Implantable chip has potential for Parkinson's and prosthetic control

A low-power smart chip that reduces and compresses the amount of data it needs to send could lead to more compact neural implants, better prostheses, and more manageable factory automation

NTU Asst Prof Arindam Basu is holding his low-powered smart chip.NTU Asst Prof Arindam Basu is holding his low-powered smart chip. Image courtesy of NTU Singapore
NTU Asst Prof Arindam Basu is holding his low-powered smart chip. NTU Asst Prof Arindam Basu is holding his low-powered smart chip. Image courtesy of NTU Singapore

Parkinson’s disease sufferers and amputees could be among those to benefit from a low-power microchip that can be implanted in the brain and send signals wirelessly to implants and prosthetics. Developed at Singapore’s Nanyang Technical University (NTU), the chip is claimed to be 100 times more efficient than existing devices to process and decode the signals sent and received by the brain.

The interface between the brain and electronic neural implants is always complex. Parkinson’s patients sometimes have implants that send electrical signals to calm the debilitating tremors and stiffness associated with the disease; paraplegics and amputees can have implants which control the movement of artificial limbs or devices to help with movement. But these depend on intercepting the signals sent by the brain and translating them into binary signals that the implant or external device can understand.

The brain produces huge amounts of data; the translation devices have to receive and send through many channels, often numbering thousands. This can make the translation devices cumbersome, and they often need a battery. This reduces the size available for the electronics, which can compromise the functionality of the device; for example, it can make it impossible for the device to record the history of brain activity, and their accuracy is reduced.

For patients with prostheses, the implanted translation devices are often linked to an external processing computer by wires coming out of the head. This is inconvenient and, worse, can lead to life-threatening infection.

The NTU team has taken a different approach to the problem. Rather than increasing the number of channels their chip can work with, they reduced the amount of data it needed to send by analysing the patterns of the data it receives from the brain and spot abnormal or unusual patterns. The devices can process and analyse the data on site, before sending back important details wirelessly to a small external receiver in a compressed package, instead of sending the whole data stream. This will reduce data usage by over a thousand times.

"What we have developed is a very versatile smart chip that can process data, analyse patterns and spot the difference," explained team leader, assistant professor Arindam Basu of NTU’s VIRTUS IC Design Centre of Excellence. Animal tests indicate that the chip can decode signals from the arm and hand with 95% accuracy.

The chip measures just 5mm square. "It is about a hundred times more efficient than current processing chips on the market,” Basu claimed. “It will lead to more compact medical wearable devices, such as portable ECG monitoring devices and neural implants, since we no longer need large batteries to power them."

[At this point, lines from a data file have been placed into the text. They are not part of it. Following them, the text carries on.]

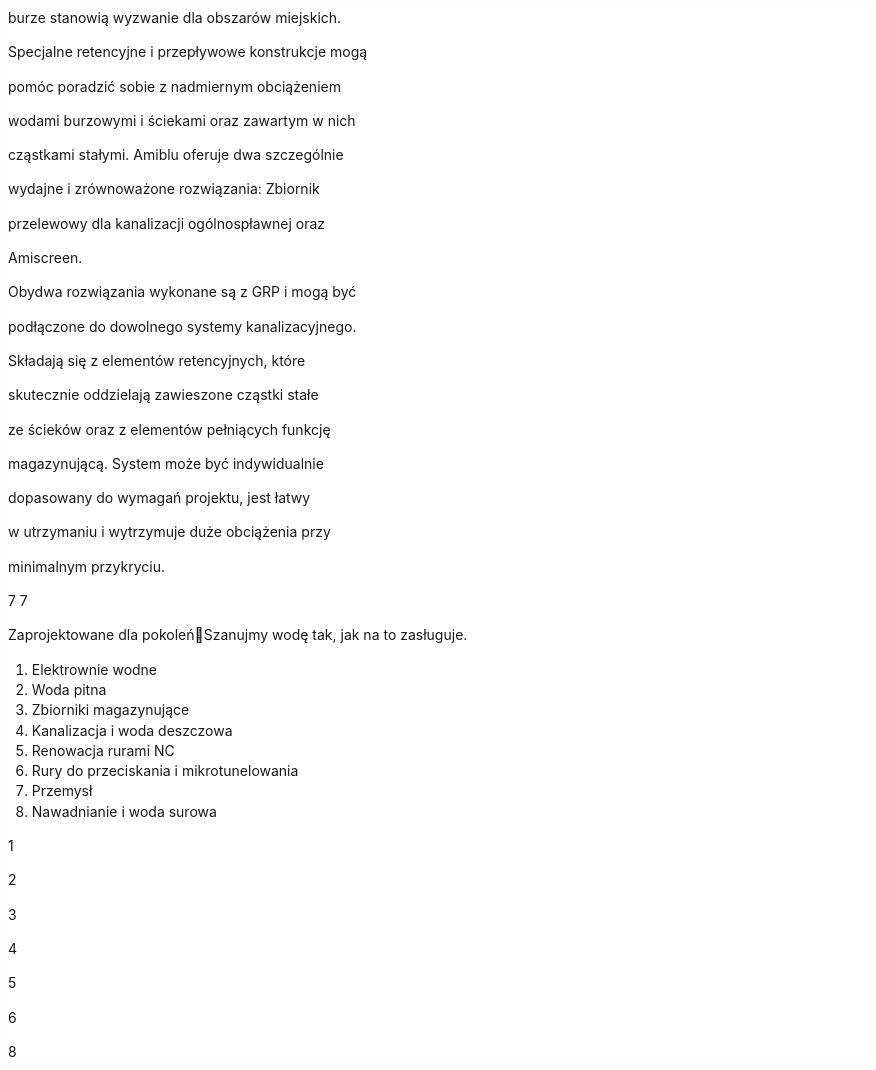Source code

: burze stanowią wyzwanie dla obszarów miejskich.

Specjalne retencyjne i  przepływowe konstrukcje mogą

pomóc poradzić sobie z  nadmiernym obciążeniem

wodami burzowymi i  ściekami oraz zawartym w  nich

cząstkami stałymi. Amiblu oferuje dwa szczególnie

wydajne i  zrównoważone rozwiązania: Zbiornik

przelewowy dla kanalizacji ogólnospławnej oraz

Amiscreen.

Obydwa rozwiązania wykonane są z  GRP i  mogą być

podłączone do dowolnego systemy kanalizacyjnego.

Składają się z  elementów retencyjnych, które

skutecznie oddzielają zawieszone cząstki stałe

ze ścieków oraz z  elementów pełniących funkcję

magazynującą. System może być indywidualnie

dopasowany do wymagań projektu, jest łatwy

w  utrzymaniu i  wytrzymuje duże obciążenia przy

minimalnym przykryciu.

 7
7

Zaprojektowane dla pokoleńSzanujmy wodę
tak, jak na to
zasługuje.

1.  Elektrownie wodne
2.  Woda pitna
3.  Zbiorniki magazynujące
4.  Kanalizacja i woda deszczowa
5.  Renowacja rurami NC
6.  Rury do przeciskania i mikrotunelowania
7.  Przemysł
8.  Nawadnianie i woda surowa

1

2

3

4

5

6

8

The device could also be useful for non-medical applications, such as Internet of Things-enabled devices. For example, in a remote video camera, the chip can be programmed to send a video back to the servers only when a specific type of car or something out of the ordinary is detected, such as an intruder. With an increasing number of devices, in factories, for example, sending and receiving large amounts of data, this will assist significantly in keeping network traffic down to manageable levels.

The NTU team explains their invention and how it works in a paper in the journal IEEE Transactions on Biomedical Circuits & Systems, and are licensing it through NTU’s IP commercialisation arm.